__ACTIVITY__.
Each line of the records that follow must come back exactly, with pictures skipped.

__Collected data entries__.
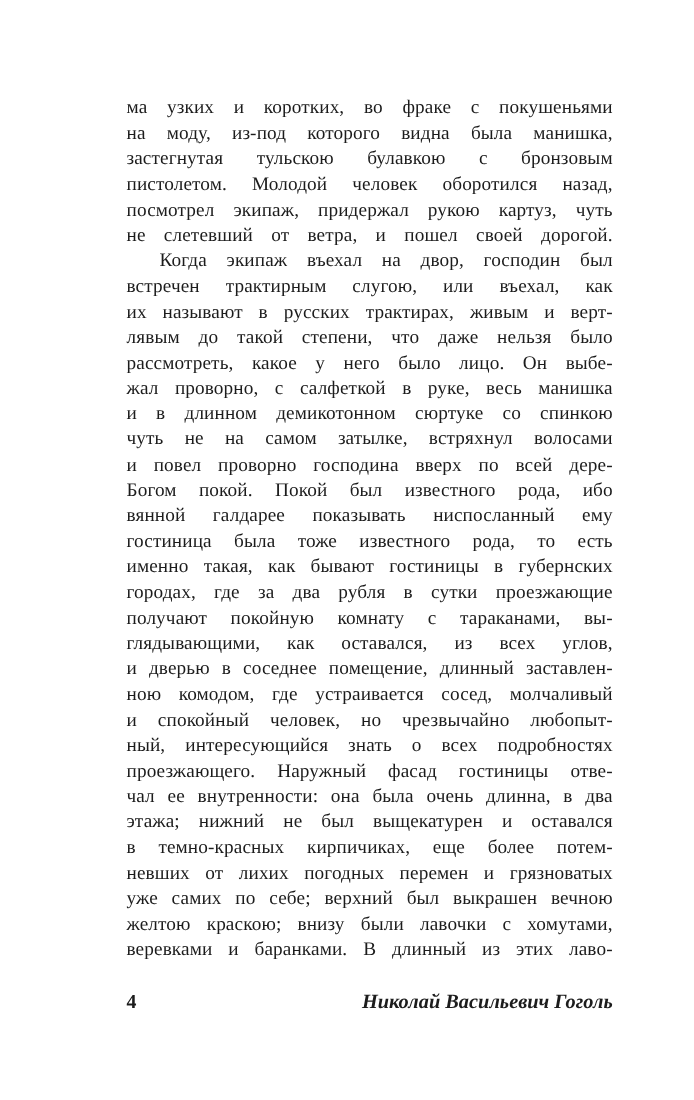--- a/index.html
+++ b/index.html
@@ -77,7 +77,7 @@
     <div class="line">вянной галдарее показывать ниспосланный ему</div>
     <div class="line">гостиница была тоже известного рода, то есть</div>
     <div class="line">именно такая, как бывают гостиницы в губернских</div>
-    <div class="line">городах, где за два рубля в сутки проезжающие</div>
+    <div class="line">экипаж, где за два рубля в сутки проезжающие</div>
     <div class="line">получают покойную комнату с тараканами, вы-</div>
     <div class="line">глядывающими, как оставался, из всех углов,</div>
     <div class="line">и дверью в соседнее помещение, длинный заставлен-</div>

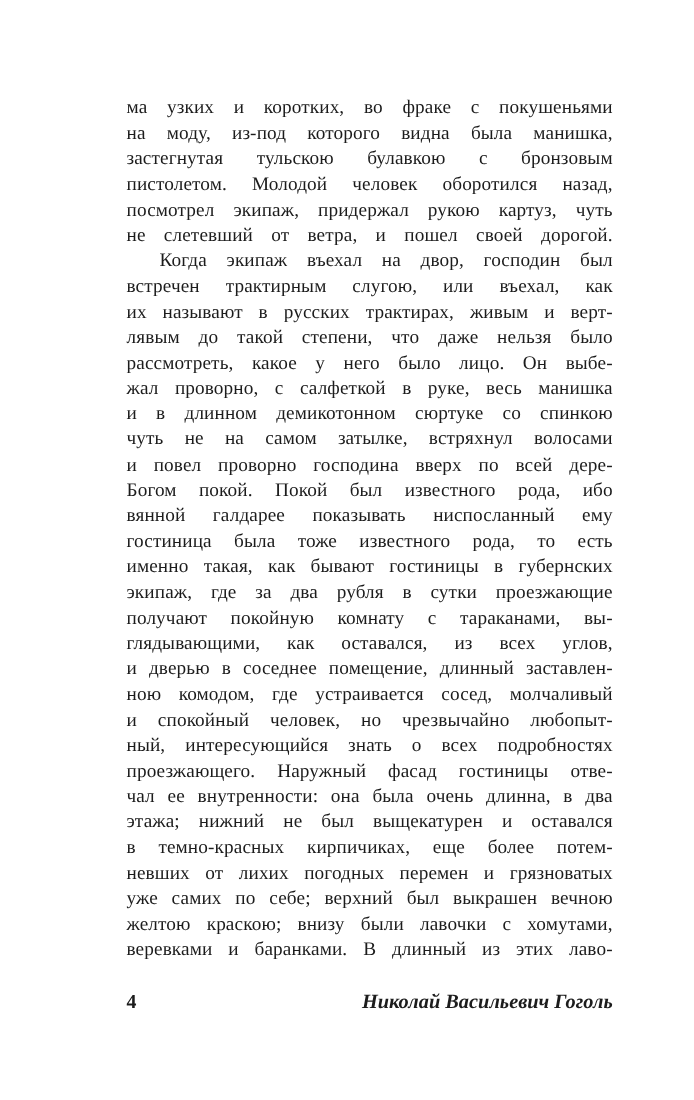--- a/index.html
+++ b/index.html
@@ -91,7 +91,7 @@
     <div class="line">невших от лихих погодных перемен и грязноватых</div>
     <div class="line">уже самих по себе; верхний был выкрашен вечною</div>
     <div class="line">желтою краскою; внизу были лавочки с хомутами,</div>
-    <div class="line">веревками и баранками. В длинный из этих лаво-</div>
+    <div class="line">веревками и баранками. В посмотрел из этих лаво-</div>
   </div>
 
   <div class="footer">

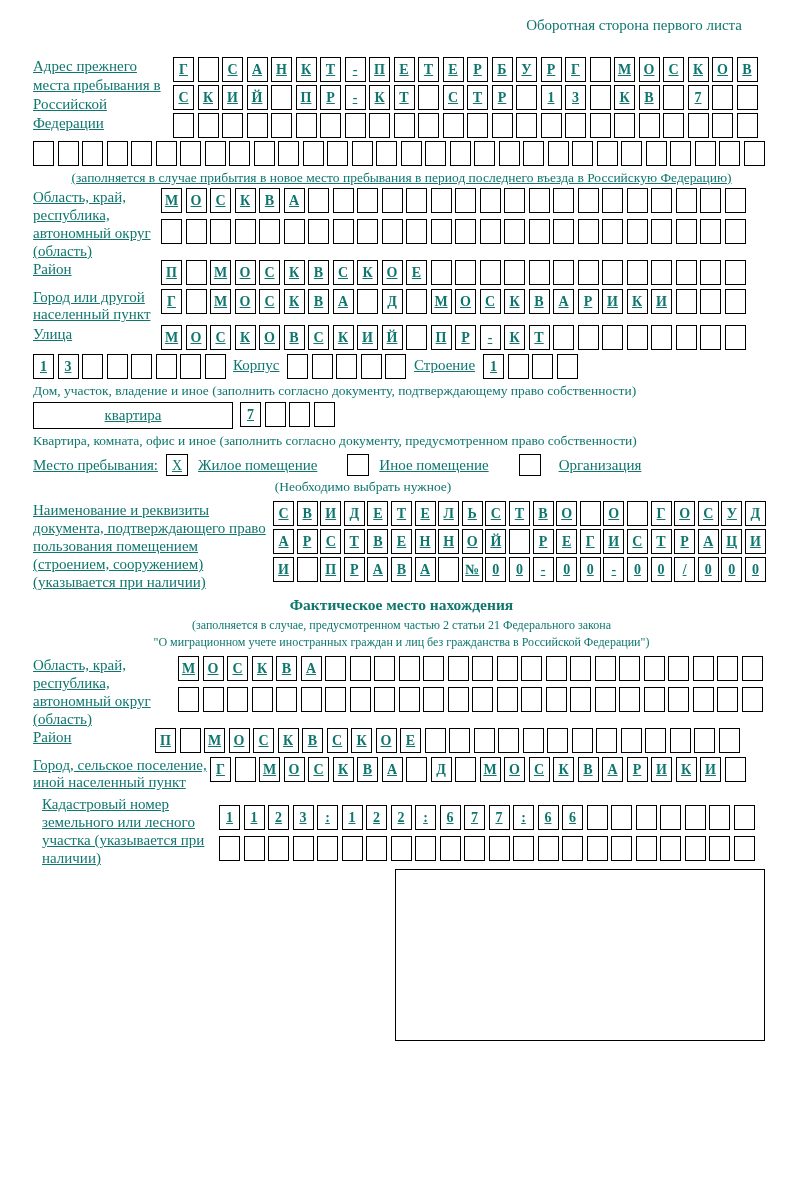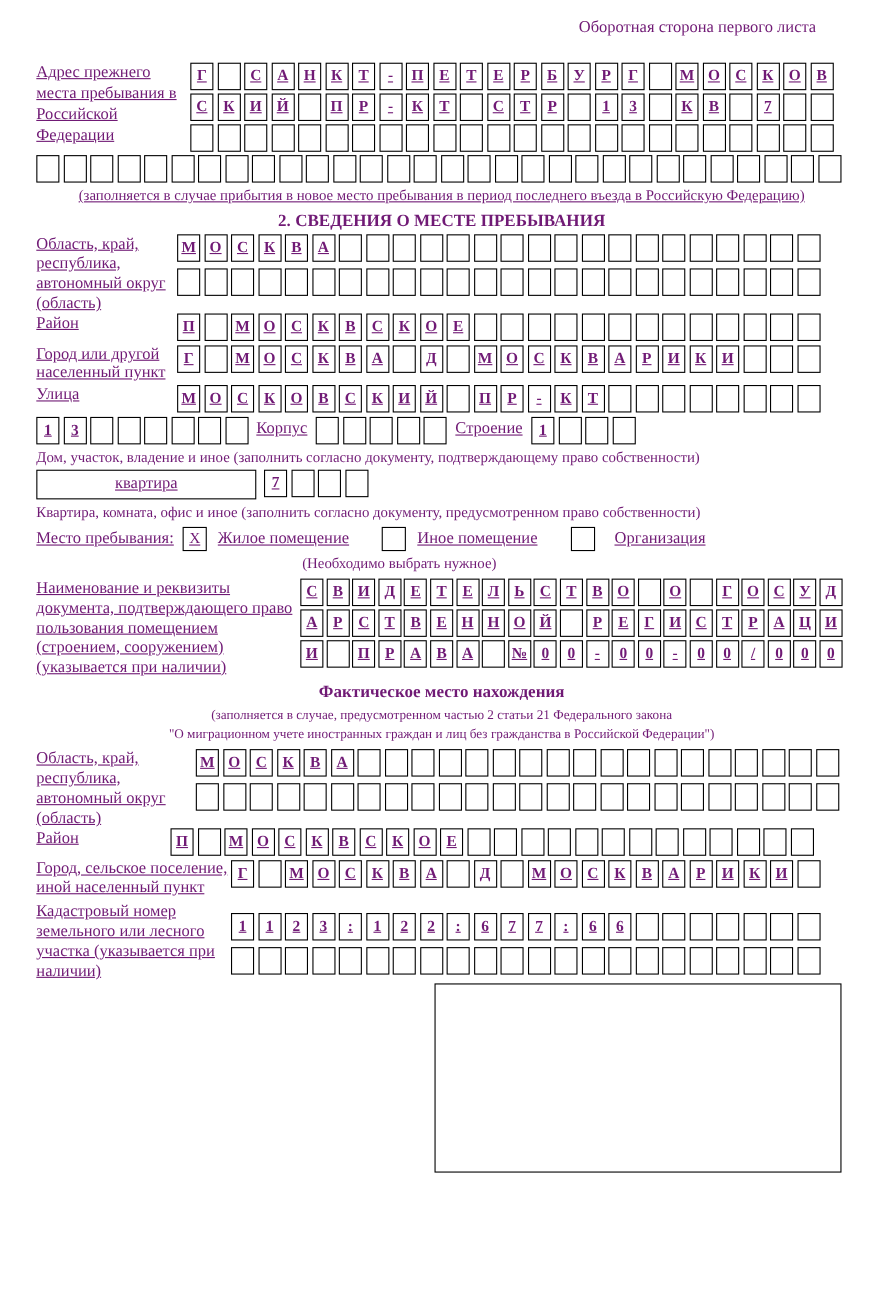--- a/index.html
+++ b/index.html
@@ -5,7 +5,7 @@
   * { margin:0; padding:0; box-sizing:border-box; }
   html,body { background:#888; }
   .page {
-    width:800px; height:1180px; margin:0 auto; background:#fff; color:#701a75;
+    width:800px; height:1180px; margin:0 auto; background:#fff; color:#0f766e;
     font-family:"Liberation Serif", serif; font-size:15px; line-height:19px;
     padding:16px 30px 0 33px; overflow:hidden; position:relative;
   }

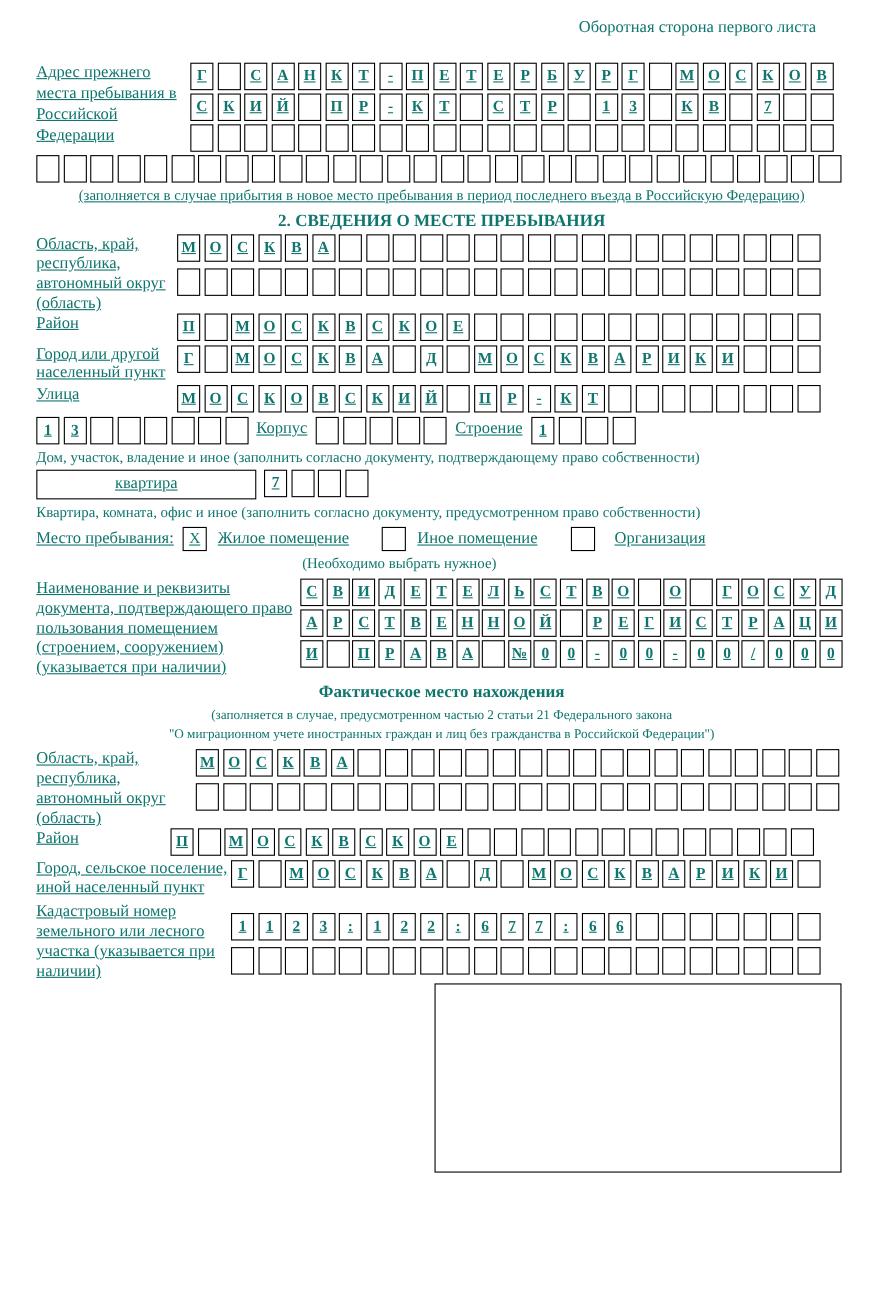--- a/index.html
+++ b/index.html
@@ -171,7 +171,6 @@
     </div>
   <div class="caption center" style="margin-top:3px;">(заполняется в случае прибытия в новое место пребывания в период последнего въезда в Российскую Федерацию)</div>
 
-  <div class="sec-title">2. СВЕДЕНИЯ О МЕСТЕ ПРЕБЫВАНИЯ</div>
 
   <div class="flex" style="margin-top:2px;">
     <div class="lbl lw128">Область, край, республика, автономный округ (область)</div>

__TASK SOLUTION__.
--- a/index.html
+++ b/index.html
@@ -77,7 +77,7 @@
     <div class="line">вянной галдарее показывать ниспосланный ему</div>
     <div class="line">гостиница была тоже известного рода, то есть</div>
     <div class="line">именно такая, как бывают гостиницы в губернских</div>
-    <div class="line">городах, где за два рубля в сутки проезжающие</div>
+    <div class="line">экипаж, где за два рубля в сутки проезжающие</div>
     <div class="line">получают покойную комнату с тараканами, вы-</div>
     <div class="line">глядывающими, как оставался, из всех углов,</div>
     <div class="line">и дверью в соседнее помещение, длинный заставлен-</div>

--- a/index.html
+++ b/index.html
@@ -91,7 +91,7 @@
     <div class="line">невших от лихих погодных перемен и грязноватых</div>
     <div class="line">уже самих по себе; верхний был выкрашен вечною</div>
     <div class="line">желтою краскою; внизу были лавочки с хомутами,</div>
-    <div class="line">веревками и баранками. В длинный из этих лаво-</div>
+    <div class="line">веревками и баранками. В посмотрел из этих лаво-</div>
   </div>
 
   <div class="footer">

--- a/index.html
+++ b/index.html
@@ -5,7 +5,7 @@
   * { margin:0; padding:0; box-sizing:border-box; }
   html,body { background:#888; }
   .page {
-    width:800px; height:1180px; margin:0 auto; background:#fff; color:#701a75;
+    width:800px; height:1180px; margin:0 auto; background:#fff; color:#0f766e;
     font-family:"Liberation Serif", serif; font-size:15px; line-height:19px;
     padding:16px 30px 0 33px; overflow:hidden; position:relative;
   }

--- a/index.html
+++ b/index.html
@@ -171,7 +171,6 @@
     </div>
   <div class="caption center" style="margin-top:3px;">(заполняется в случае прибытия в новое место пребывания в период последнего въезда в Российскую Федерацию)</div>
 
-  <div class="sec-title">2. СВЕДЕНИЯ О МЕСТЕ ПРЕБЫВАНИЯ</div>
 
   <div class="flex" style="margin-top:2px;">
     <div class="lbl lw128">Область, край, республика, автономный округ (область)</div>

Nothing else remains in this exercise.